───── Task data

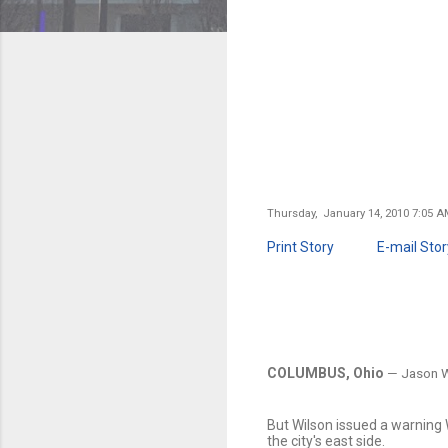
Thursday, January 14, 2010 7:05 
Print Story
E-mail Stor
COLUMBUS, Ohio
— Jason Wi
But Wilson issued a warning 
the city's east side.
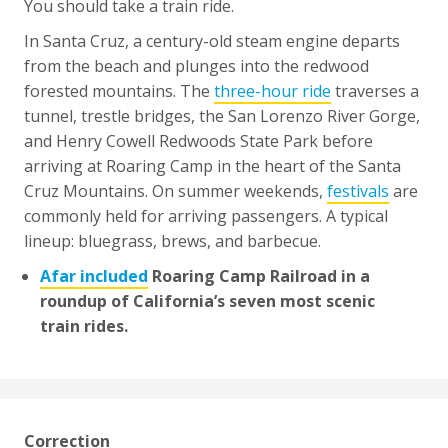
You should take a train ride.
In Santa Cruz, a century-old steam engine departs
from the beach and plunges into the redwood
forested mountains. The
three-hour ride
traverses a
tunnel, trestle bridges, the San Lorenzo River Gorge,
and Henry Cowell Redwoods State Park before
arriving at Roaring Camp in the heart of the Santa
Cruz Mountains. On summer weekends,
festivals
are
commonly held for arriving passengers. A typical
lineup: bluegrass, brews, and barbecue.
Afar included
Roaring Camp Railroad in a
roundup of California’s seven most scenic
train rides.
Correction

──────────

Work to be completed:
Transcribe every line of the material above word for word, leaving out the pictures.

Completed task:
Thursday, January 14, 2010 7:05 
Print Story
E-mail Stor
COLUMBUS, Ohio
— Jason Wi
But Wilson issued a warning 
the city's east side.
You should take a train ride.
In Santa Cruz, a century-old steam engine departs
from the beach and plunges into the redwood
forested mountains. The
three-hour ride
traverses a
tunnel, trestle bridges, the San Lorenzo River Gorge,
and Henry Cowell Redwoods State Park before
arriving at Roaring Camp in the heart of the Santa
Cruz Mountains. On summer weekends,
festivals
are
commonly held for arriving passengers. A typical
lineup: bluegrass, brews, and barbecue.
Afar included
Roaring Camp Railroad in a
roundup of California’s seven most scenic
train rides.
Correction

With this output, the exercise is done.